### Dataset extract
────────────────────
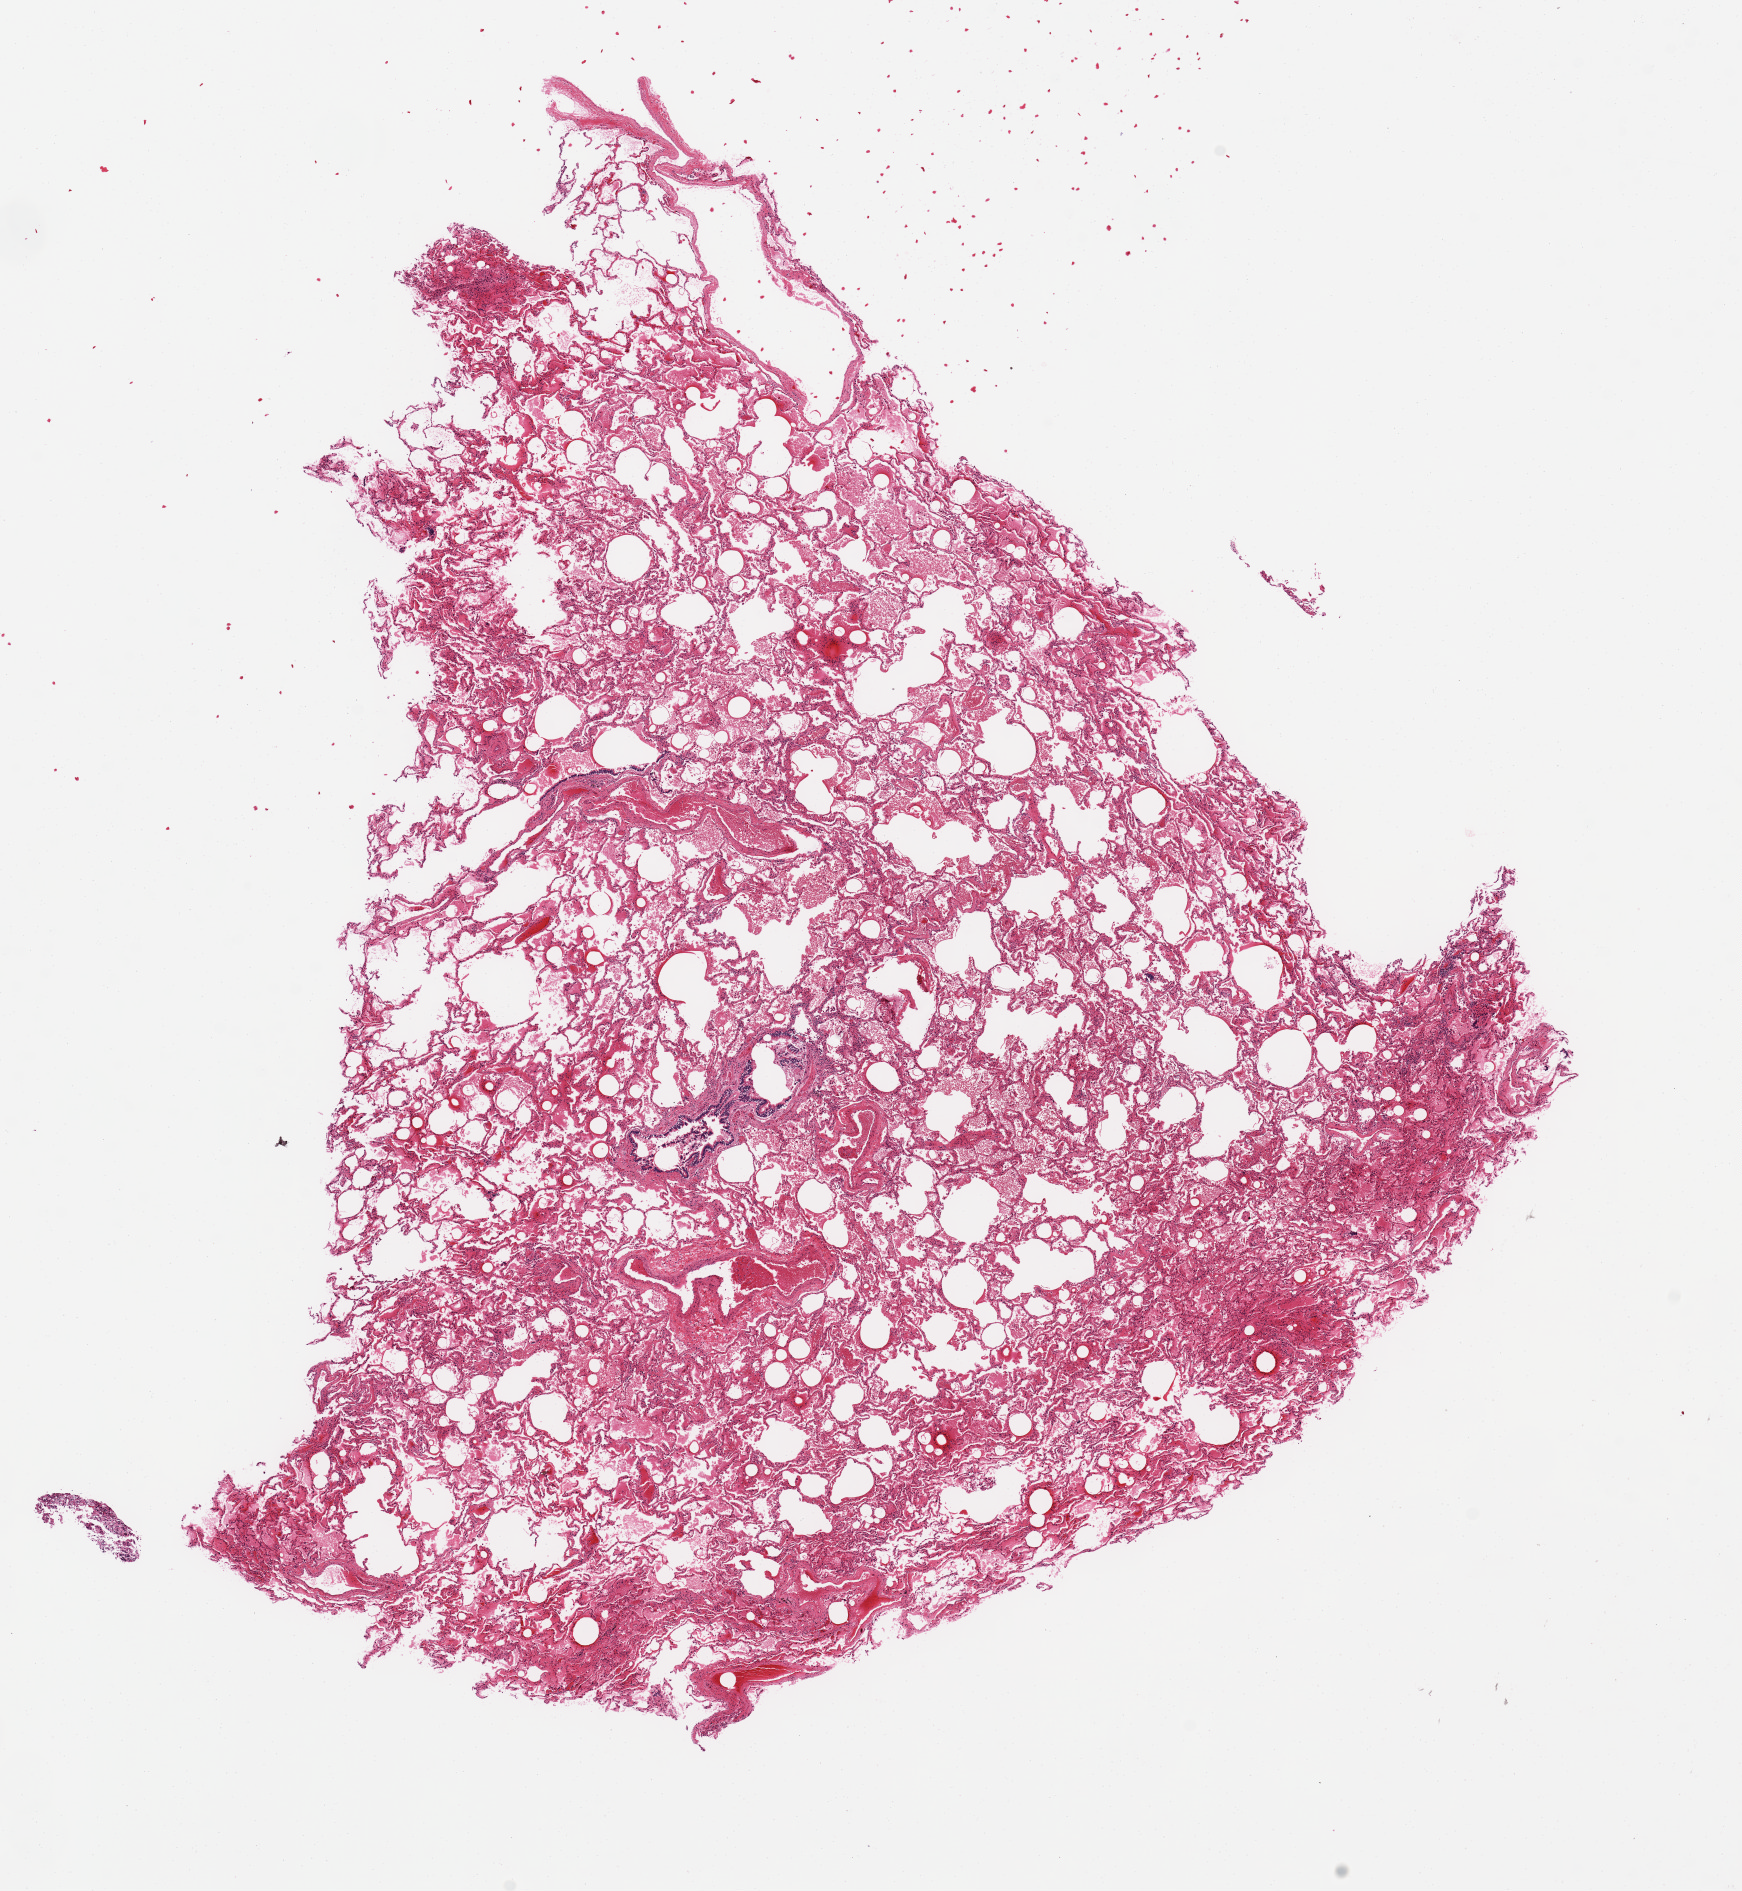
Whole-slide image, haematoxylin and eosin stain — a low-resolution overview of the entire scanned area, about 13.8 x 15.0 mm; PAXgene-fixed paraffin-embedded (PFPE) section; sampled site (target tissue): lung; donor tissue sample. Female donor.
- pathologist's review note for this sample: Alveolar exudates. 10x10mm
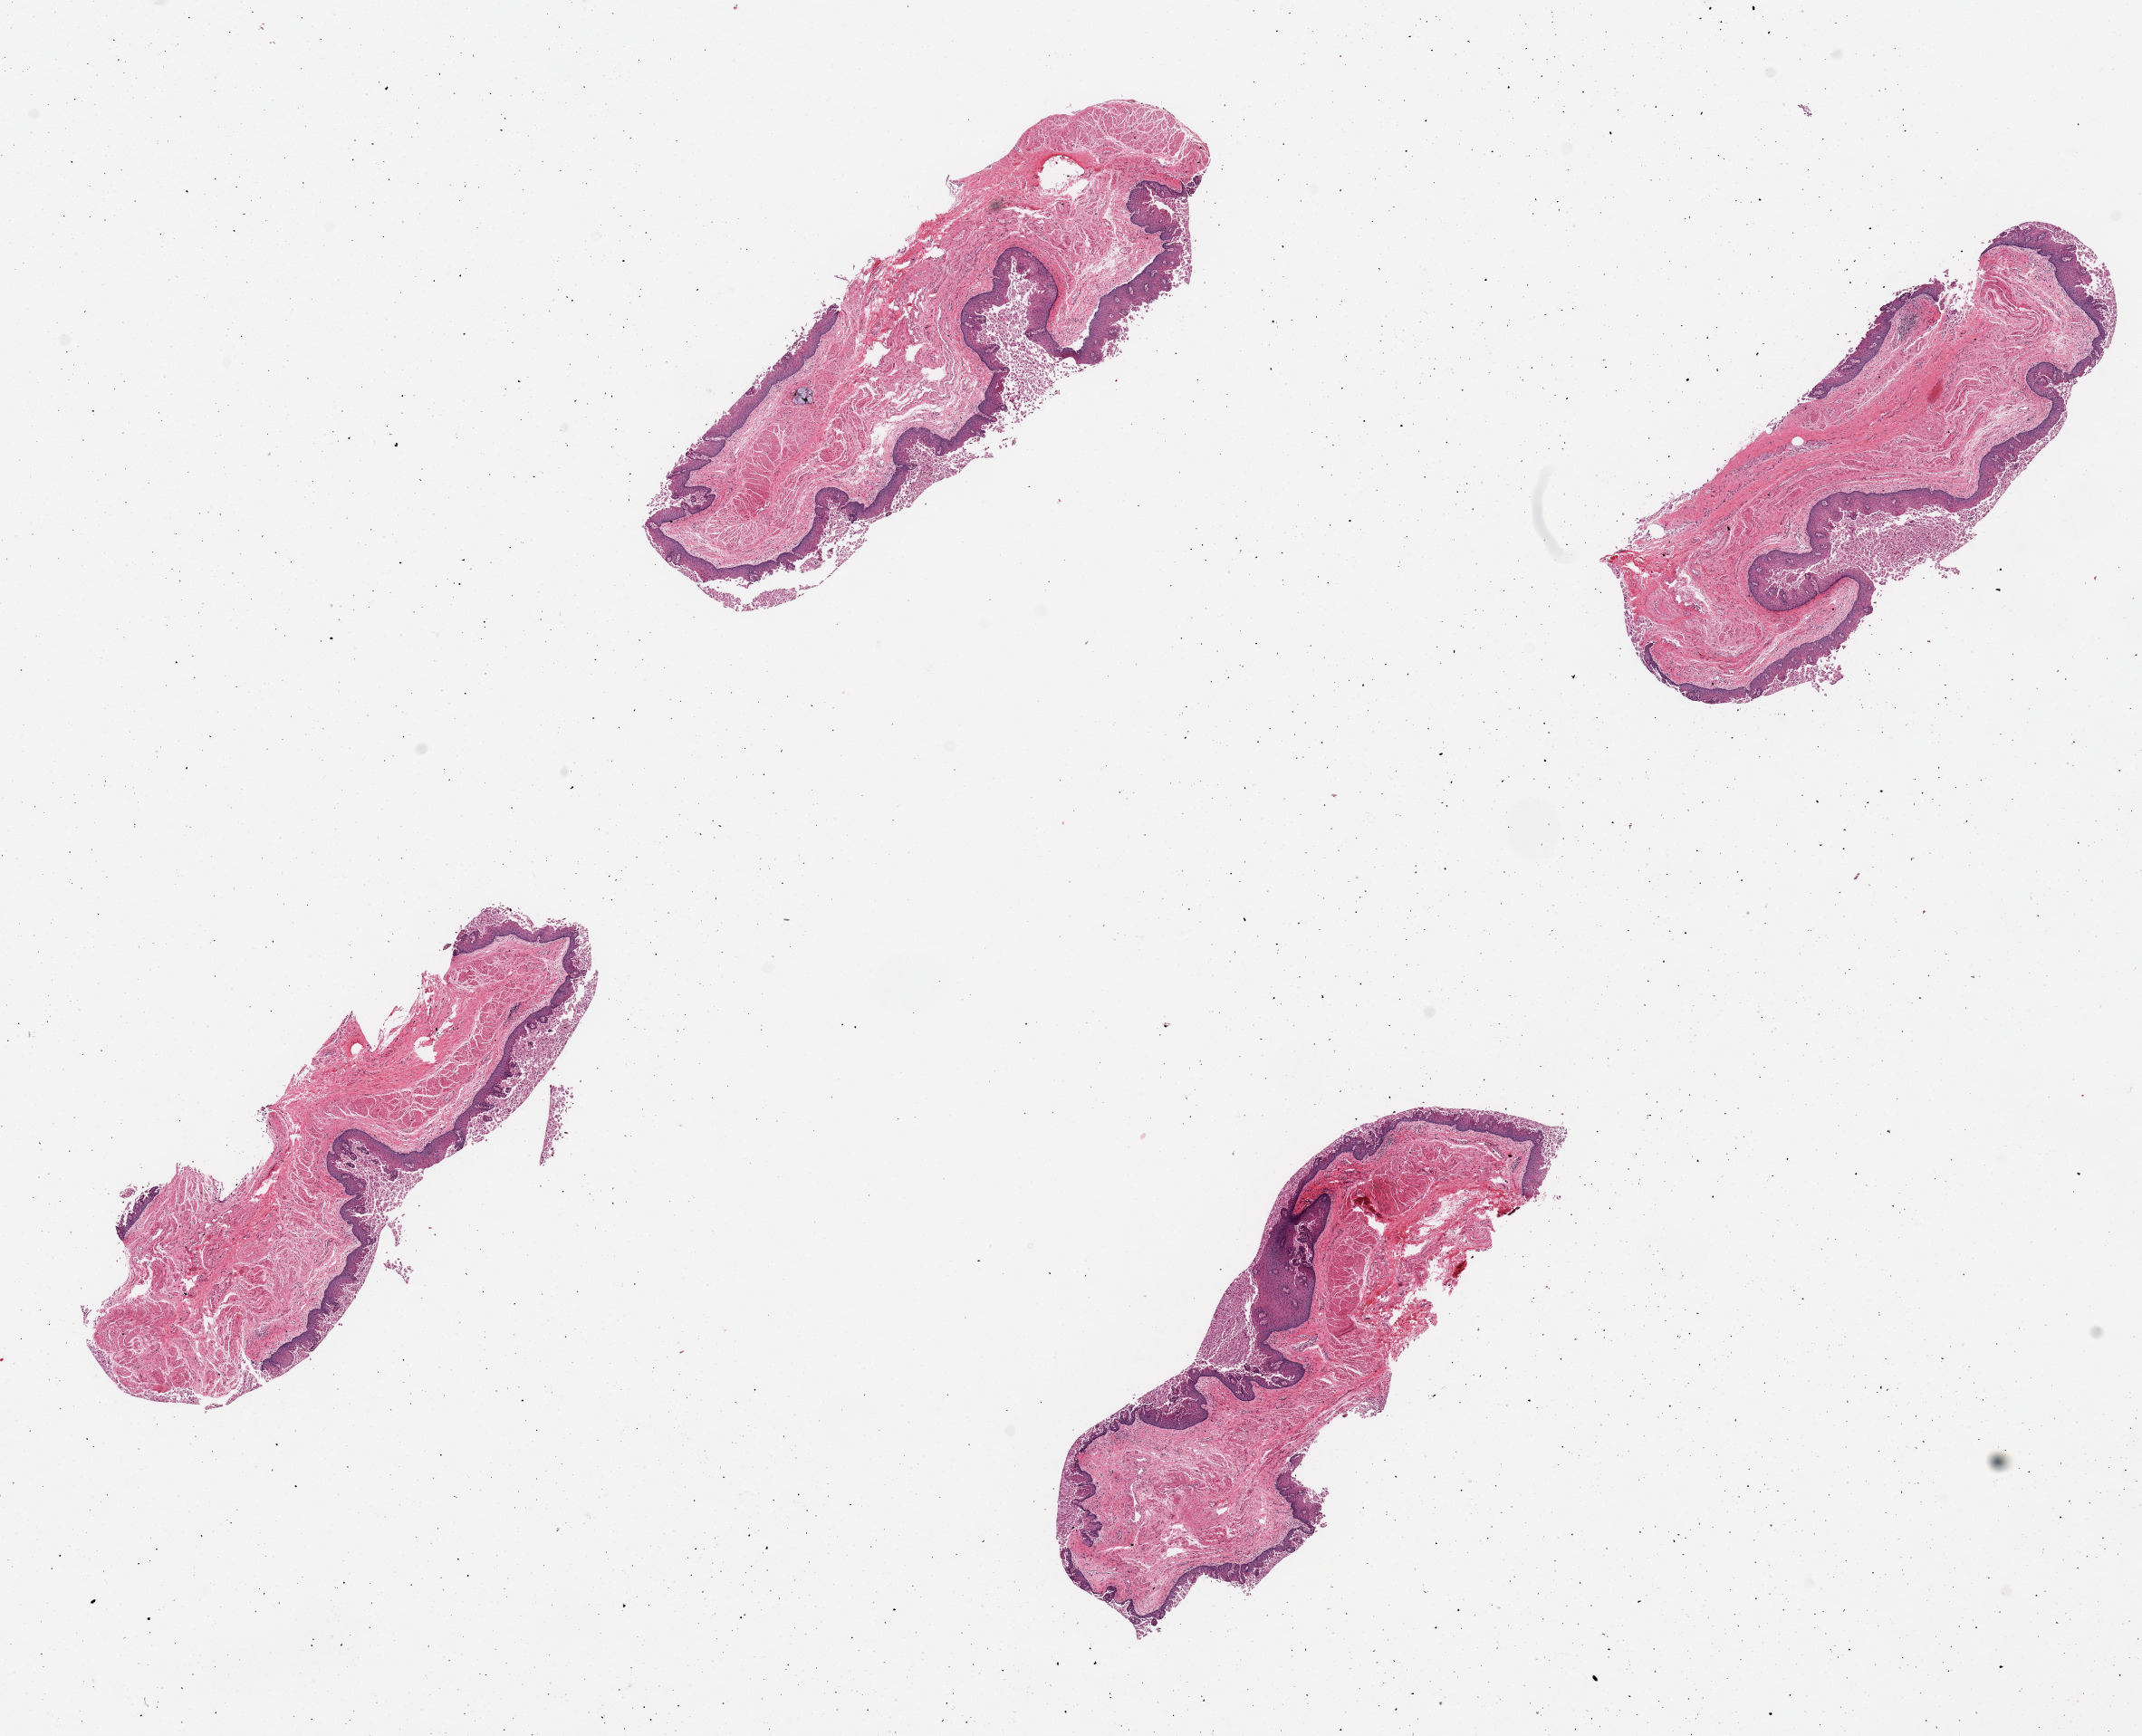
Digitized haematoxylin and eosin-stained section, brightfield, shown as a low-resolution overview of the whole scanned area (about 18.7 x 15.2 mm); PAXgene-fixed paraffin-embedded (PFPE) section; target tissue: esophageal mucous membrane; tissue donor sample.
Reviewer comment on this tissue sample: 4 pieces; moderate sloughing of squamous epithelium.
────────────────────
### Work task
The answer is those lines of the material above that run from the one containing "- pathologist's review" up to and including the one containing "Digitized haematoxylin and", restated exactly and without images.

### Written response
- pathologist's review note for this sample: Alveolar exudates. 10x10mm
Digitized haematoxylin and eosin-stained section, brightfield, shown as a low-resolution overview of the whole scanned area (about 18.7 x 15.2 mm); PAXgene-fixed paraffin-embedded (PFPE) section; target tissue: esophageal mucous membrane; tissue donor sample.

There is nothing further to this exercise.